THE DATA:
——————————

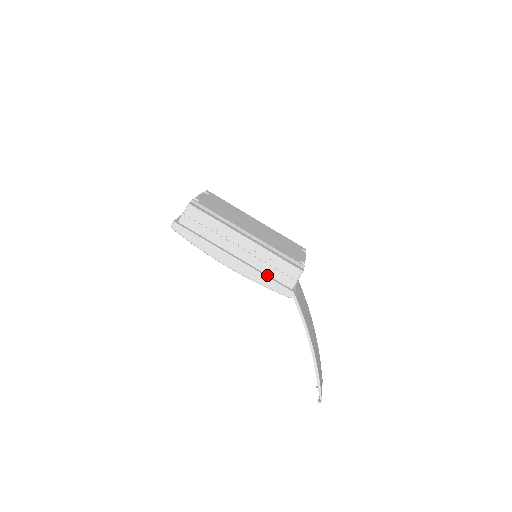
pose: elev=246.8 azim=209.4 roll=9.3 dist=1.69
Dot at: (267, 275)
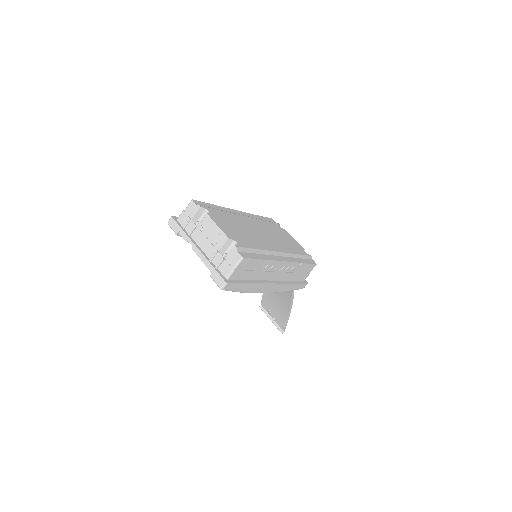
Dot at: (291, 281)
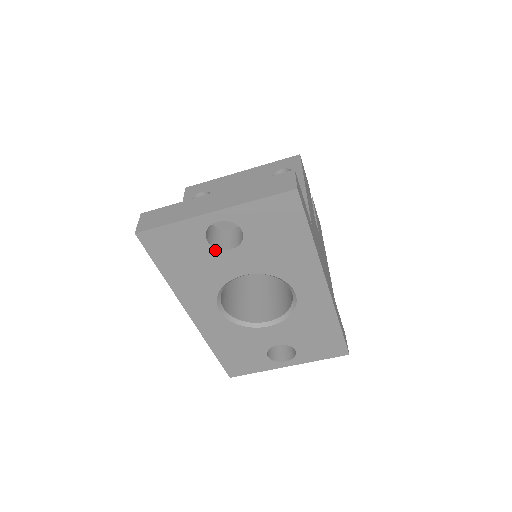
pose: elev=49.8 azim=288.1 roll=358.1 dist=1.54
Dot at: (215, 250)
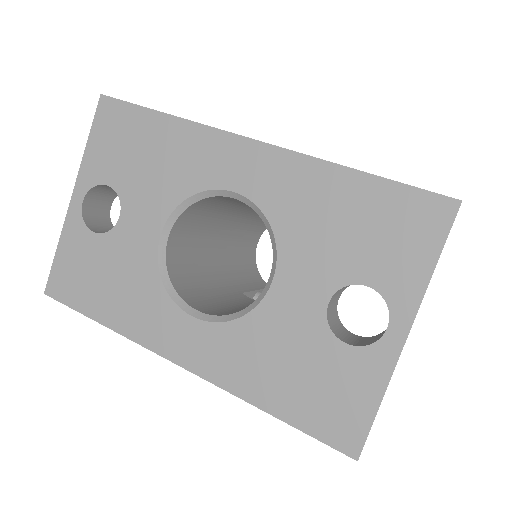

——————————

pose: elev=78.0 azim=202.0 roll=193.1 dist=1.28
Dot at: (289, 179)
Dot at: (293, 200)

——————————

Rewrite the lines from the one containing "pose: elev=78.0 azim=202.0" up to and including the one containing "Dot at: (293, 200)", changing "pose" to "view" and leaving everything else as it is.

view: elev=78.0 azim=202.0 roll=193.1 dist=1.28
Dot at: (289, 179)
Dot at: (293, 200)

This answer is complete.